Report each line in the items below that contains the word "city", copying every such line in full.

**Records for this task:**
— start —
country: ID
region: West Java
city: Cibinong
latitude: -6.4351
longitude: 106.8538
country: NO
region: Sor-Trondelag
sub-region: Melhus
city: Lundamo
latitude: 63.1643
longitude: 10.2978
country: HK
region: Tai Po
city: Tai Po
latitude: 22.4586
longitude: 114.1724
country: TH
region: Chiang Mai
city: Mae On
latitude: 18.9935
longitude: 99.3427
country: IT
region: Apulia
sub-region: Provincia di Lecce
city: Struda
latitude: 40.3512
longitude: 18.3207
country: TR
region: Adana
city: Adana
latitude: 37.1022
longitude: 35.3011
— end —
— start —
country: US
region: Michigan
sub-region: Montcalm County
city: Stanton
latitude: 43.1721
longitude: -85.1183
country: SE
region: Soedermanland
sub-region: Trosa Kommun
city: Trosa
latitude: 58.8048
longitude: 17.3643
— end —
**Response to this exercise:**
city: Cibinong
city: Lundamo
city: Tai Po
city: Mae On
city: Struda
city: Adana
city: Stanton
city: Trosa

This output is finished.